[Stored data entries]
=-=-=
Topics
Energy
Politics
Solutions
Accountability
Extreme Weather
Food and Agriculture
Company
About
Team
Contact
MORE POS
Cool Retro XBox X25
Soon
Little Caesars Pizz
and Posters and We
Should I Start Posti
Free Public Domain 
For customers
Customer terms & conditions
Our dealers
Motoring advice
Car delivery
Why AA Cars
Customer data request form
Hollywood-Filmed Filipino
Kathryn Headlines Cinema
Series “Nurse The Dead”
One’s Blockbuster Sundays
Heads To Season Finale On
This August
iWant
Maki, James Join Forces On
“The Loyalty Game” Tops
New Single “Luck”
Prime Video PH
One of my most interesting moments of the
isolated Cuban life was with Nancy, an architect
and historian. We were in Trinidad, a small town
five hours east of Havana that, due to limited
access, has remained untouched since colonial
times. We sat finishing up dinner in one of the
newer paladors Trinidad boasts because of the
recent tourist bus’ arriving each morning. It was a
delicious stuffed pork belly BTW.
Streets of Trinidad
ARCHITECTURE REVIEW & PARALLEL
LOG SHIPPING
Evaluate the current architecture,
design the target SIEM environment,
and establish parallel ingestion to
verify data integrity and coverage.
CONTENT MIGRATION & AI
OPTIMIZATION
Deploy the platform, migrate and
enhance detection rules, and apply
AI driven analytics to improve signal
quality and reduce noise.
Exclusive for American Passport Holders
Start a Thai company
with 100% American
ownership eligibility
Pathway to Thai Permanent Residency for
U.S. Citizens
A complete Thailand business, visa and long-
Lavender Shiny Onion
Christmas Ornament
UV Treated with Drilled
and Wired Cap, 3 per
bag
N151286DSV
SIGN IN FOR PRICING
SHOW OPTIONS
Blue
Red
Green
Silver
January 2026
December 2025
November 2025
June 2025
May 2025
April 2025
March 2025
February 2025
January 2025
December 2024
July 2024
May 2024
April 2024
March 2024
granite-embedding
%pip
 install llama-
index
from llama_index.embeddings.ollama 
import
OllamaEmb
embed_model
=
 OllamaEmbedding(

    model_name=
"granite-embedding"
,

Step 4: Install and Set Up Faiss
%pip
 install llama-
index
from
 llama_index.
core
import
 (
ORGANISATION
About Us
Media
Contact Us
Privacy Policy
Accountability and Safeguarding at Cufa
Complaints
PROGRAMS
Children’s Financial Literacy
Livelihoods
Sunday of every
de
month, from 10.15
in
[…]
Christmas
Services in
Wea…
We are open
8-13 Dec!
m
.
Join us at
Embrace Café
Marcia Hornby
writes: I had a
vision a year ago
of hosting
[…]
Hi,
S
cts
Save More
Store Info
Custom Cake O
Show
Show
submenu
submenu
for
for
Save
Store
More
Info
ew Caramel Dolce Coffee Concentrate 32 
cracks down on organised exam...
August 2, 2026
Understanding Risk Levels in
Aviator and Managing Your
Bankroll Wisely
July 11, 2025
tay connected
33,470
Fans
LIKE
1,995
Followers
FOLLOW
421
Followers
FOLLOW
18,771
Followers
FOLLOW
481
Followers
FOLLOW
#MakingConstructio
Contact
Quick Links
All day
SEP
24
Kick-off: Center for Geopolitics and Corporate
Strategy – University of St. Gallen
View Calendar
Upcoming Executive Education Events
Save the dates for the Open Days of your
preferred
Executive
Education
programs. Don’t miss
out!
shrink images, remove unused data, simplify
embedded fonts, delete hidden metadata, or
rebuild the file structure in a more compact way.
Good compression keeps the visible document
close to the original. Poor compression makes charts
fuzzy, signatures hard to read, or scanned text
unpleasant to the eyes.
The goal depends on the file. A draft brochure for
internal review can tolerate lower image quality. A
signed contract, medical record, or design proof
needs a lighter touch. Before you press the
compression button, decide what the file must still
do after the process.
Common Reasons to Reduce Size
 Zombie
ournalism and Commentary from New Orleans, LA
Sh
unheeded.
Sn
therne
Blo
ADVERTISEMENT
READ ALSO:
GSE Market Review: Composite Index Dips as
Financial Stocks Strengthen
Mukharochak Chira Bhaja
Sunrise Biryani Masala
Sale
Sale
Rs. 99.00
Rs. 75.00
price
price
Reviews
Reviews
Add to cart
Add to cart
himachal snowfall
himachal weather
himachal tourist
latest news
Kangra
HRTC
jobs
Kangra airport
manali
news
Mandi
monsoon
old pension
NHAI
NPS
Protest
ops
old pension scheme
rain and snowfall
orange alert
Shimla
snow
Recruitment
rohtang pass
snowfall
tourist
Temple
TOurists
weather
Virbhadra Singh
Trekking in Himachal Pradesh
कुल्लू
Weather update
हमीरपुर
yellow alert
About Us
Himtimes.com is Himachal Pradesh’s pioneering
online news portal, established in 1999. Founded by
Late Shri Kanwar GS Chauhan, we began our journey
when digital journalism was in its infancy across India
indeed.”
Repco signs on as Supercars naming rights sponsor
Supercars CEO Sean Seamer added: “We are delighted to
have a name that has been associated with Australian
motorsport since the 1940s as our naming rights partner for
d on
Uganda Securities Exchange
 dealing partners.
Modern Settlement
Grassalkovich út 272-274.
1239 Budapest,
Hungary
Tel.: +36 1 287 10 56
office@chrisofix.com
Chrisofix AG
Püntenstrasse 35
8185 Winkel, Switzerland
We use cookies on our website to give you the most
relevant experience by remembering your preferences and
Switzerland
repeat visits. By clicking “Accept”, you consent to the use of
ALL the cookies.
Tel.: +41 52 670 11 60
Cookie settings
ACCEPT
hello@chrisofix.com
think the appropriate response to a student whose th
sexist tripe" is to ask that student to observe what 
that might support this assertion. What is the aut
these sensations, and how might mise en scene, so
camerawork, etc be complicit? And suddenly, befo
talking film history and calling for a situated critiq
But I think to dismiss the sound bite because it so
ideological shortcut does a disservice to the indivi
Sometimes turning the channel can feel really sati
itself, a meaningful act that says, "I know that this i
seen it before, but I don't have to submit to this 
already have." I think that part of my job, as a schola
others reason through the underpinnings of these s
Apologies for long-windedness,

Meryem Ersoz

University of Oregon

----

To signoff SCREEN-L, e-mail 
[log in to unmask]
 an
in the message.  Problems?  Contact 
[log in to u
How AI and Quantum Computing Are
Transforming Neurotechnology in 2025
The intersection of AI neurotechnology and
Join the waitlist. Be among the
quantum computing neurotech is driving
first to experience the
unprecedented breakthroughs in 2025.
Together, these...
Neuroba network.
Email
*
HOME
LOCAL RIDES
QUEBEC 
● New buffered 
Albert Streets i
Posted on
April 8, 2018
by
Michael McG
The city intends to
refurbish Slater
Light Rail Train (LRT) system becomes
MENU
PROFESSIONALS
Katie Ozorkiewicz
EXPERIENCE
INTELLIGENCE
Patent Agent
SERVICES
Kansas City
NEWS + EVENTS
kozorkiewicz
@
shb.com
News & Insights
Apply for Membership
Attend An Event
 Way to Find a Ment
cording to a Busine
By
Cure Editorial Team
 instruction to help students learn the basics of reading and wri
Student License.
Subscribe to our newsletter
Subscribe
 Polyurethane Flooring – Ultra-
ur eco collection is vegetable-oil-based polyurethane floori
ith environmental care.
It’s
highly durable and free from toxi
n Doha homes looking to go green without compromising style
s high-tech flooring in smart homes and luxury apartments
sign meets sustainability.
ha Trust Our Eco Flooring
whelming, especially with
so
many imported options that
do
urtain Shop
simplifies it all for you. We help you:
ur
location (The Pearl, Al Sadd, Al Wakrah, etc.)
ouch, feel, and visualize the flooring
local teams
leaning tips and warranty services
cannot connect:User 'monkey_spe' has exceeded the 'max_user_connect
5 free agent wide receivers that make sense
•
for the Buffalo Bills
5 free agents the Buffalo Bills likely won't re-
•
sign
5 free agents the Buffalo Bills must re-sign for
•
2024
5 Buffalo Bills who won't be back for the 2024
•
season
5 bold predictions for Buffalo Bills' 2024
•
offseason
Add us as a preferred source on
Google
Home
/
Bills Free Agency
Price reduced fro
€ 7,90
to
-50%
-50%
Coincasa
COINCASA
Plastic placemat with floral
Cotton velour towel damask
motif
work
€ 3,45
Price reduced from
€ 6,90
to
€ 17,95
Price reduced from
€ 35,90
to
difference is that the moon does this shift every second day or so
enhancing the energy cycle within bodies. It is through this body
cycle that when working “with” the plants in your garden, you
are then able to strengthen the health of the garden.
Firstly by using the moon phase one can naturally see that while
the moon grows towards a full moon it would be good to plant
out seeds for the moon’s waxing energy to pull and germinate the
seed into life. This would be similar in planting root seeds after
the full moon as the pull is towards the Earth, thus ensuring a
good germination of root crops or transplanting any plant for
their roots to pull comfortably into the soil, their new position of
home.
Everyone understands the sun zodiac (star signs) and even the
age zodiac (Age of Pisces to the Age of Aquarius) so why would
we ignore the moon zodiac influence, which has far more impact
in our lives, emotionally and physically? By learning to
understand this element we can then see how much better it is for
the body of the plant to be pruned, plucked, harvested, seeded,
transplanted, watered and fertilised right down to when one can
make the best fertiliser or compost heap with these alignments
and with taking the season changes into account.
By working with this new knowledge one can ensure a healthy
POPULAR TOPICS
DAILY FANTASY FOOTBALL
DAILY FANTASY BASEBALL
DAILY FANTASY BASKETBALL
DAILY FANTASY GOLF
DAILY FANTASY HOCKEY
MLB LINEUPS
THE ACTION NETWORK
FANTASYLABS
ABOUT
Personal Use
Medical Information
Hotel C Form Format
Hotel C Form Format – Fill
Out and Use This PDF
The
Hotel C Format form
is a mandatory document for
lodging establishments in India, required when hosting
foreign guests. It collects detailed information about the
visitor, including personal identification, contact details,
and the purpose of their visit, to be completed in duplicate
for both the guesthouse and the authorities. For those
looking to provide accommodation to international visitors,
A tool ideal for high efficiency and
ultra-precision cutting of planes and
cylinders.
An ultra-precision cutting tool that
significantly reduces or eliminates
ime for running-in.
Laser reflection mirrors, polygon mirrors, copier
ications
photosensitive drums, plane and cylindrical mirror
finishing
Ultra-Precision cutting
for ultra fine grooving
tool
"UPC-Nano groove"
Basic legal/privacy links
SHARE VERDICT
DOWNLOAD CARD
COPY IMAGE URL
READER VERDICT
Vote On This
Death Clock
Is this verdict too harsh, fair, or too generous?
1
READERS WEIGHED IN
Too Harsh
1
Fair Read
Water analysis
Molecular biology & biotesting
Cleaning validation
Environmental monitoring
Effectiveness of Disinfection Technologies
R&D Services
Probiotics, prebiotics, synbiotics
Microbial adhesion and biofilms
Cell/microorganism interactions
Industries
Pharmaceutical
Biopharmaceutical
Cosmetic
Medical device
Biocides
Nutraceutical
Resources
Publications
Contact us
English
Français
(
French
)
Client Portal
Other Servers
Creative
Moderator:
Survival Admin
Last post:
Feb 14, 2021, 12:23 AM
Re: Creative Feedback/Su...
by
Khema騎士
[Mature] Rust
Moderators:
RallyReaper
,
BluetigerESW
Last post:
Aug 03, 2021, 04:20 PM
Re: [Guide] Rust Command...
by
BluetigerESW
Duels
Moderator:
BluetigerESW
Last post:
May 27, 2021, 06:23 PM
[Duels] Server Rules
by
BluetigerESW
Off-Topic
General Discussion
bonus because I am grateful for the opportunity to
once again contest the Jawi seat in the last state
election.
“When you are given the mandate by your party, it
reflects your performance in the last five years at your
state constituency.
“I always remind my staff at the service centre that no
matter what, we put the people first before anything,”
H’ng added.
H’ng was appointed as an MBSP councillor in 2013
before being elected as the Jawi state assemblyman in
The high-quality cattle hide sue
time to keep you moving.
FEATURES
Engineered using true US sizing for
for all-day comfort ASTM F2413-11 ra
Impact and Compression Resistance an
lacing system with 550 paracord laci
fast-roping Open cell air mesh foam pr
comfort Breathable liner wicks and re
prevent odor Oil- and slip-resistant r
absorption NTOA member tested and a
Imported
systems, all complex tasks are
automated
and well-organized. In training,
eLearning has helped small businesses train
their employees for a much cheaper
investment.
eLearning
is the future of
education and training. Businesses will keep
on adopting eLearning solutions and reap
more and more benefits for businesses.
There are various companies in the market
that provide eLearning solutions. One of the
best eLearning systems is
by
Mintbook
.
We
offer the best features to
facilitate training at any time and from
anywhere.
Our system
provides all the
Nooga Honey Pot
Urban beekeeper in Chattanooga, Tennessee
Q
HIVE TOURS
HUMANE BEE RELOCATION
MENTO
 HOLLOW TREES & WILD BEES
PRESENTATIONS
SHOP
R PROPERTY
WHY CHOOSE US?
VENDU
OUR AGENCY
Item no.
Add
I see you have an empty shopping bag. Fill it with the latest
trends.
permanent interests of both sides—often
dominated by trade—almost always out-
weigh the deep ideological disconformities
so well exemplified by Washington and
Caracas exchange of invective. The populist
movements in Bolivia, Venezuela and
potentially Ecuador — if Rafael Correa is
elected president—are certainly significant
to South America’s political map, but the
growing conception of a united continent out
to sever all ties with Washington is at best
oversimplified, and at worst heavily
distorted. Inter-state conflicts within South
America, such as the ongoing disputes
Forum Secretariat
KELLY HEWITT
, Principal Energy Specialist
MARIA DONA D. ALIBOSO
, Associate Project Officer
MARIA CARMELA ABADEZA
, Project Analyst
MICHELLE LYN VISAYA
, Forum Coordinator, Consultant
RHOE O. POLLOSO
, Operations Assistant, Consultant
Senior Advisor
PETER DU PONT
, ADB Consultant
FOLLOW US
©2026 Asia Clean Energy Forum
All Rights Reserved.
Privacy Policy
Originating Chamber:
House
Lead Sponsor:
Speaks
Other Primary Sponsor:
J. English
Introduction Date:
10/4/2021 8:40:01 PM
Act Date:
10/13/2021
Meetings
=-=-=
• Exercise aim
The lines to output run from the one containing "Operations Assistant, Consultant" to the last line of the entries; give them back exactly.

• Answer to this exercise
, Operations Assistant, Consultant
Senior Advisor
PETER DU PONT
, ADB Consultant
FOLLOW US
©2026 Asia Clean Energy Forum
All Rights Reserved.
Privacy Policy
Originating Chamber:
House
Lead Sponsor:
Speaks
Other Primary Sponsor:
J. English
Introduction Date:
10/4/2021 8:40:01 PM
Act Date:
10/13/2021
Meetings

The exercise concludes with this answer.